What this task involves: Look through the data below. Show each line where the string "font" occurs.

Start of Data extracts

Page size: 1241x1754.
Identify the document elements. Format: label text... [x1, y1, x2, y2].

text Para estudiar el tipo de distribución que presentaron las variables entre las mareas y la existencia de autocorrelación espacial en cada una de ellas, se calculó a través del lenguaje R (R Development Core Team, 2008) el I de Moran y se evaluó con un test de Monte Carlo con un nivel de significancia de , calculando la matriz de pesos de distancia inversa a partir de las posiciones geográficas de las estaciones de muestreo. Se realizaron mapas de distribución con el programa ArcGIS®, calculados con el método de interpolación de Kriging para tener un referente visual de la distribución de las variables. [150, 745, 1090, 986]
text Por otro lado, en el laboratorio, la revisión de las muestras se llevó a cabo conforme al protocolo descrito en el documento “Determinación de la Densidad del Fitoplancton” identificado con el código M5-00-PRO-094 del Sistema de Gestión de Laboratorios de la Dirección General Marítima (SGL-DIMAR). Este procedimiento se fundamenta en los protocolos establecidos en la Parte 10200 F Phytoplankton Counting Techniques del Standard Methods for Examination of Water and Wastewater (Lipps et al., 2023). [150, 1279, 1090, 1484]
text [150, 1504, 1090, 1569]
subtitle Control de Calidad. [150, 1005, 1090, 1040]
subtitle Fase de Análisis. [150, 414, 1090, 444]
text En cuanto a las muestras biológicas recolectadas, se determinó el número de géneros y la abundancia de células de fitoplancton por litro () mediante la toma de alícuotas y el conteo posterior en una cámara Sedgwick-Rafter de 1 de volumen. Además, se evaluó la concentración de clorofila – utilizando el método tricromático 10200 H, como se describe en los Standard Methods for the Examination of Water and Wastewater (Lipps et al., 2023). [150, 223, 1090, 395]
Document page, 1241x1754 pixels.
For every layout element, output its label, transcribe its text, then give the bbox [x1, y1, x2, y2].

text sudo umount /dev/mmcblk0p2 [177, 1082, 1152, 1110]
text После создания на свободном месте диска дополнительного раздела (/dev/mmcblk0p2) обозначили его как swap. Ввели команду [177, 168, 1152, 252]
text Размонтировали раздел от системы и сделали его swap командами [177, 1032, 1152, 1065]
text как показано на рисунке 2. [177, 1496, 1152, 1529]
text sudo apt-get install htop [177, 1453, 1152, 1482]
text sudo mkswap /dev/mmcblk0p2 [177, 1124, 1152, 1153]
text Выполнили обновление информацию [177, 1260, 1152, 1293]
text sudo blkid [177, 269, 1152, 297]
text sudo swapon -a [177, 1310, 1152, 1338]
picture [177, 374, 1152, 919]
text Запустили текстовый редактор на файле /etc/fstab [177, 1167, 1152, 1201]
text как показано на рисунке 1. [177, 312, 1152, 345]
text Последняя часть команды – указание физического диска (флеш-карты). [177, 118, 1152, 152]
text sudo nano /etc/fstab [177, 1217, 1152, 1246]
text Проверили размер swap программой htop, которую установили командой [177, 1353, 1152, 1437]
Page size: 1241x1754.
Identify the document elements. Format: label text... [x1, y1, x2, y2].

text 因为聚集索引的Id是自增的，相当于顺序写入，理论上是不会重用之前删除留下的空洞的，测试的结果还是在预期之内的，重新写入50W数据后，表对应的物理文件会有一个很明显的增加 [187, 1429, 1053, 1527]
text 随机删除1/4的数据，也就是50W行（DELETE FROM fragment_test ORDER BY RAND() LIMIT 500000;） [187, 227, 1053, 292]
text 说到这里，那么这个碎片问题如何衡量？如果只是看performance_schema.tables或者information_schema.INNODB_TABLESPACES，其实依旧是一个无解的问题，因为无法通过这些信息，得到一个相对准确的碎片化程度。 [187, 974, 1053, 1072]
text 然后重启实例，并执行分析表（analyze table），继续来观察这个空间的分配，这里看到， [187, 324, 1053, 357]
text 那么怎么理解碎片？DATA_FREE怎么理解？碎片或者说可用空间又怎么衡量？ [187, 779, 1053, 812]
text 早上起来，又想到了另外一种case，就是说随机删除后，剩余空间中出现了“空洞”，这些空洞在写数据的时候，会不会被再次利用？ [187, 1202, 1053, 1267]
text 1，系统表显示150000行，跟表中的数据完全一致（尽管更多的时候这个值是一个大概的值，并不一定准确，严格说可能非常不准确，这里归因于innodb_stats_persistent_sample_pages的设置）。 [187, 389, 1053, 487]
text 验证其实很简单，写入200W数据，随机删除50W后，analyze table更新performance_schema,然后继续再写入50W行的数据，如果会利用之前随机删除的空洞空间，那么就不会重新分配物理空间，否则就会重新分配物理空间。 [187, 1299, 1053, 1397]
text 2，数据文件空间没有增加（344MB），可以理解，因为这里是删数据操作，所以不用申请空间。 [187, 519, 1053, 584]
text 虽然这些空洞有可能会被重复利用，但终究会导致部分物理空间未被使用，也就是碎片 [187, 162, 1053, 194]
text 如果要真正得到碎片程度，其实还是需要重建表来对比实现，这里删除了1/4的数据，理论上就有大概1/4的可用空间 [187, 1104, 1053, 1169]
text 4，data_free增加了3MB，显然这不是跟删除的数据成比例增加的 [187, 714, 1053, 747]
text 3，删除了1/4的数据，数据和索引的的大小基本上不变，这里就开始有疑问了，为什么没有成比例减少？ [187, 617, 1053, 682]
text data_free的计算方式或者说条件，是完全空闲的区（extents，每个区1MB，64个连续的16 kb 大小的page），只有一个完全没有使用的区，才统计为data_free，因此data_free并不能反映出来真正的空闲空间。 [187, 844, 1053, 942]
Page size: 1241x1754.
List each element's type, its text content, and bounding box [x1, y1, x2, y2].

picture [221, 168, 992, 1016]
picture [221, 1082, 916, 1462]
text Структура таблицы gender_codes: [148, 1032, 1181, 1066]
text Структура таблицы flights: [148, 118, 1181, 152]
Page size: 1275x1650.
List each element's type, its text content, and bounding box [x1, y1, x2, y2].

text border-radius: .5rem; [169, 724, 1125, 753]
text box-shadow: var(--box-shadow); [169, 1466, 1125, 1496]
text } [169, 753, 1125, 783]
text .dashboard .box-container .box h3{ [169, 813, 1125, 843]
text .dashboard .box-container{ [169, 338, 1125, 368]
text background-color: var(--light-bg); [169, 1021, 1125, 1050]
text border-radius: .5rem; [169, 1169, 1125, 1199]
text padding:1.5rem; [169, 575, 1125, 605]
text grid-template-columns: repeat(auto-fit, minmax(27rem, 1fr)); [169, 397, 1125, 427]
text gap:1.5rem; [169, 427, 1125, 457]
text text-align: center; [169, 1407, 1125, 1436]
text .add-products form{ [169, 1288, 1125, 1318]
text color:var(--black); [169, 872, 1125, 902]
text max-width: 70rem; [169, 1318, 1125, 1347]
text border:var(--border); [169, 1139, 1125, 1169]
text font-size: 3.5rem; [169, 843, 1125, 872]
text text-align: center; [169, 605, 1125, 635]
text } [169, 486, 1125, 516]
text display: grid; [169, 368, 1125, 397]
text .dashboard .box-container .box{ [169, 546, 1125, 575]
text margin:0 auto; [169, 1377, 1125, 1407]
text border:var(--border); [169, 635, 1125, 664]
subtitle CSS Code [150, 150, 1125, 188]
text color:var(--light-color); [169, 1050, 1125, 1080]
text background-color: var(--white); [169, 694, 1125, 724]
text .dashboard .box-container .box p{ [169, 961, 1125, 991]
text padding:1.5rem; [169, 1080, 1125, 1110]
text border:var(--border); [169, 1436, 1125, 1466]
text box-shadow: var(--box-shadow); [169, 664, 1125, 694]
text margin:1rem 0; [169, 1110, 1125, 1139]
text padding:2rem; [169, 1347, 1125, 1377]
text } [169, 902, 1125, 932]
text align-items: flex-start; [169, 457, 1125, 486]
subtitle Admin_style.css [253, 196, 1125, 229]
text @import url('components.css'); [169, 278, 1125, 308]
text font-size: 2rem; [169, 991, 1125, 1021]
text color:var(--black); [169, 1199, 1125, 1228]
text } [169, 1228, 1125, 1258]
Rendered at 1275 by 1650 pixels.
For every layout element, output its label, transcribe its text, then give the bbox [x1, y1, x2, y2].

End of Data extracts

Result of this task:
text font-size: 3.5rem; [169, 843, 1125, 872]
text font-size: 2rem; [169, 991, 1125, 1021]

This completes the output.